Depuis les premières statistiques sur le sujet, en 2013, 65 enfants ont été assassinés en Espagne dans le cadre de violences conjugales et vicariantes, dont neuf en 2024. «C’est la femme qui subit le préjudice, et le préjudice est causé par l’intermédiaire de tiers, par procuration. L’agresseur sait qu’en blessant et en assassinant les enfants, la femme ne s’en remettra jamais. C’est la forme ultime de préjudice», développe dans ses écrits Sonia Vaccaro, psychologue argentine qui a théorisé le concept en 2012. Une violence «qui ne fait pour l’instant pas partie de l’ordre juridique», et dont la ministre espagnole en charge de l’Egalité, Ana Redondo, a déclaré qu’il était «indispensable de la qualifier, de l’y incorporer et de la définir».

Pour être effective, la réforme doit encore être adoptée par le Parlement espagnol.

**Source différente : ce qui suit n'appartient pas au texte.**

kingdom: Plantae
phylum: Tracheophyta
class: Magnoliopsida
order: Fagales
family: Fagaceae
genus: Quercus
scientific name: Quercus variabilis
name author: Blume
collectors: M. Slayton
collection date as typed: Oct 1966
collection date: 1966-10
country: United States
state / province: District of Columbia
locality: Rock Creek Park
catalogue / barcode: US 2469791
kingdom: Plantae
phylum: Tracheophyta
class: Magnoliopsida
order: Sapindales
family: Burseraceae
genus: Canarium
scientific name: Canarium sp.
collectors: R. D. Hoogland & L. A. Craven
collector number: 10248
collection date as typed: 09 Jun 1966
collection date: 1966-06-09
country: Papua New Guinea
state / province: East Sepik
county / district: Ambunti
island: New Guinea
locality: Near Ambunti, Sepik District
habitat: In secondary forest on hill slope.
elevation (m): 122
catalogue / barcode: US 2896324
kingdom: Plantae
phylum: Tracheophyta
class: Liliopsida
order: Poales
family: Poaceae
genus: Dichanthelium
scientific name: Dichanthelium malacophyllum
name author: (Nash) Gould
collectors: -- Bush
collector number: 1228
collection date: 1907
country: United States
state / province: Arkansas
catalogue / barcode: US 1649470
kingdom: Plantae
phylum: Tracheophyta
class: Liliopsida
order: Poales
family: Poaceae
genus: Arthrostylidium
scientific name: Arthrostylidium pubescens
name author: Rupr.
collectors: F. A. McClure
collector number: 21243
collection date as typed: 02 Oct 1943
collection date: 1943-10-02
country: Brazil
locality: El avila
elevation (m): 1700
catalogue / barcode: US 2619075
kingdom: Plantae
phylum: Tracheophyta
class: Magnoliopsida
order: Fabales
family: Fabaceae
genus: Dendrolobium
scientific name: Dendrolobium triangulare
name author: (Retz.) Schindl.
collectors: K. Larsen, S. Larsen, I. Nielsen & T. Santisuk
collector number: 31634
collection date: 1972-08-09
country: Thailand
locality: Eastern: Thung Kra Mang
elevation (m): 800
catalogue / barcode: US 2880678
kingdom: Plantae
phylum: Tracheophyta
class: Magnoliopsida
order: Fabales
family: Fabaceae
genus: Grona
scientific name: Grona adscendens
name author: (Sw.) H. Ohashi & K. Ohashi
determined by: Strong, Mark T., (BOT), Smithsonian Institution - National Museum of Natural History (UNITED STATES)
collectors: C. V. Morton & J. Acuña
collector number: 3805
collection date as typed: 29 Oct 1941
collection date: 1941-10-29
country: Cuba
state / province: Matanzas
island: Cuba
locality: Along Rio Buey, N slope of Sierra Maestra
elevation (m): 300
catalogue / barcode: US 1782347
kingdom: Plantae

Le texte prévoit des peines d’emprisonnement de six mois et un jour à trois ans, auxquelles s’ajouterait l’interdiction de porter des armes pendant trois à cinq ans. Le projet de législation introduit aussi une sanction interdisant à l’agresseur de publier des informations ou documents susceptibles de causer davantage de douleur à la victime.

La France encore à la traîne

En France, les violences vicariantes sont encore peu connues du grand public, même si la notion commence à s’imposer dans les cercles militants féministes. En juillet 2024, après qu’un père a défenestré ses deux enfants à la suite d’une dispute avec sa compagne, un collectif «engagé contre les violences faites aux enfants et les violences conjugales» avait publié une tribune dans Libération, réunissant plus de 500 signataires. «En France, pays des droits de l’homme, un enfant est tué tous les cinq jours par l’un de ses parents et une femme est tuée par son conjoint ou ex-conjoint tous les trois jours. En France, pays des droits de l’homme, 220 000 femmes déclarent chaque année être victimes de violences conjugales et 400 000 enfants en sont co-victimes», dénonçaient les auteurs de la tribune.

Selon les derniers chiffres du ministère de l’Intérieur, pour l’année 2023, neuf enfants ont été tués dans un contexte de violences conjugales (dont sept mineurs tués concomitamment à l’homicide de l’un de ses parents) et douze l’année précédente (dont huit infanticides en même temps que l’un des parents). La doctorante en sociologie spécialiste des violences de genre Gwenola Sueur estime qu’entre 2006 et 2021, 222 enfants au total ont été tués dans ces circonstances.

En France, c’est la notion de «contrôle coercitif» – dont découlent les violences vicariantes – qui commence tout juste à émerger dans le champ juridique et le débat public. Théorisé en 2007 par le sociologue Evan Stark, le contrôle coercitif est décrit comme un «schéma de violences masculines visant à étendre une domination dans le temps et l’espace social, en dégradant l’autonomie des femmes, en les isolant et en infiltrant le moindre aspect de leur vie, y compris les plus intimes». En exemple de ce contrôle sont souvent cités des agissements du quotidien, comparables aux mécanismes des violences vicariantes, comme le fait pour un homme de confisquer le téléphone de sa compagne ou de contrôler sa tenue. En février 2025, les députés ont adopté en première lecture son introduction dans le Code pénal ; une avancée jugée encore trop légère par certains.